「こんな日は、旧式の車両で営業運転をしているような個人タクシーじゃないと乗せてもらえないでしょう。新型のタクシーでは、もし渋滞にはまってしまったら採算がとれませんから」
スクンウィット13街路にある住まい Sukhumvit Suite の前で、雨のなかタクシーを待っていたところ、駐車場の警備員がアドバイスをくれた。
昨日と今日の2日間、バンコクの中心部にあるヂュラーロンゴーン大学では、学位授与式が行われている。そのため、大学に隣接しているプララームヌング通り(ラーマ1世通り)、パヤータイ通り、アングリードゥーナン通り、プララームスィー通り(ラーマ4世通り)では、大規模な渋滞が発生している。タイでも日本と同じように乗車拒否は違法とされているが、ヂュラーロンゴーン大学の周辺を通るルートはほとんどのタクシーが断っているようだ。
しかし、タクシーの運転手にも言い分はある。タイのタクシー運転手は、半日あたり350バーツ~600バーツの料金を支払って民間の企業やタクシー組合から車両を借りて営業している。だから、毎日午後4時と午前3時には車両基地へ戻って車両を返却しなければならない。建前上、これが乗車拒否の理由として使われている。ところが、それが拡大解釈されて、渋滞するところを運転していても利益が出ないという理由でも乗車拒否されるようになっている。
旧式の車両で営業運転をしている個人タクシーは、新型車両のタクシーに客をとられているため選り好みしている余裕がないうえに、車両の返却時間もなく、車両本体の減価償却も終わっているため、多少不便なところでも行ってくれる。ちなみに、旧式といっても、タイでは初回登録から12年以上が経過している車両は営業できない決まりになっている。
やっとのことで乗ることができたタクシーの運転手によると、ヂュラーロンゴーン大学でおこなわれた学位授与式で昨日、失恋した男子学生が拳銃自殺を図ったという。
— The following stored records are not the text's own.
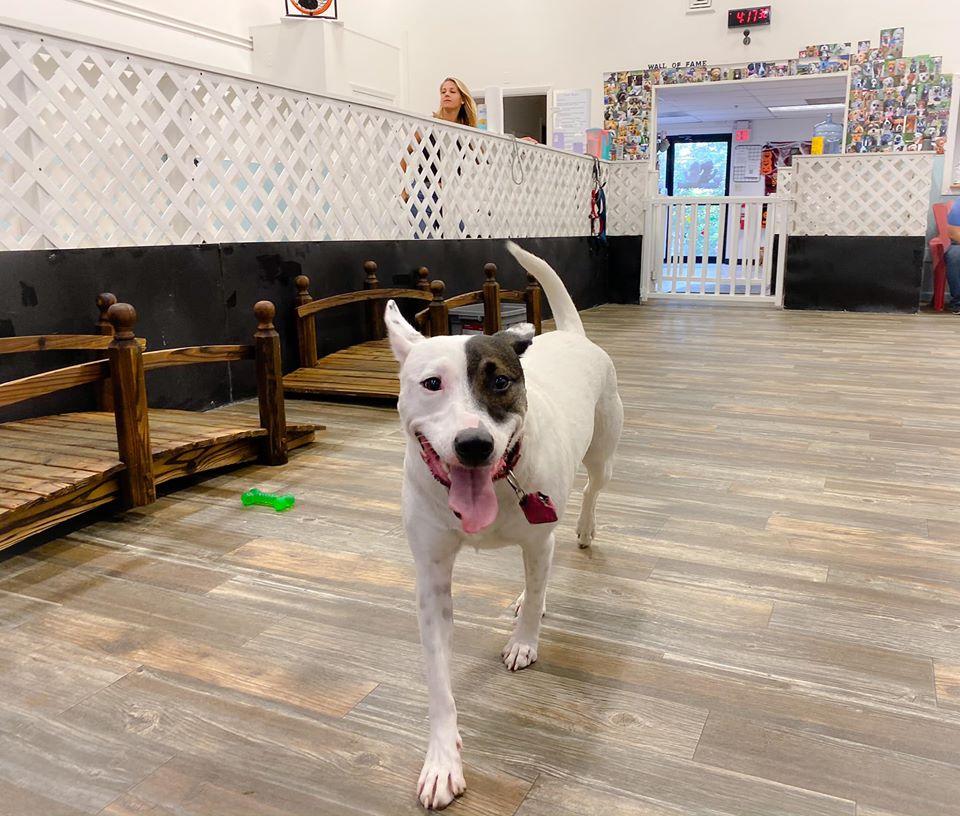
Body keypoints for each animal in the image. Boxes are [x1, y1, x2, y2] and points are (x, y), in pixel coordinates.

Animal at [386, 242, 628, 808]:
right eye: (431, 383)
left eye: (500, 381)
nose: (474, 444)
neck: (496, 484)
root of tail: (571, 335)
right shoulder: (431, 579)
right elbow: (438, 682)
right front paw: (442, 759)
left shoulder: (539, 539)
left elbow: (539, 592)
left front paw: (525, 641)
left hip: (602, 454)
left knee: (590, 494)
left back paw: (584, 531)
きょうは大学の構内が通行止めになっていたので、工学部前のパヤータイ通りでタクシーを降り、プラテープ(スィリントーン王女)を迎えるために構内の道路の両側で整列している体育学部の学生たちの後ろを700メートルほど歩いて、いつもより20分遅れで文学部4号館に到着した。
講義終了後、雨のなかを高架電車のサヤーム駅までトゥックトゥックで移動して、そこから高架電車で帰宅した。夜、近所のバーで偶然古い友人に会って、ビールを飲みながら閉店まで語り合った。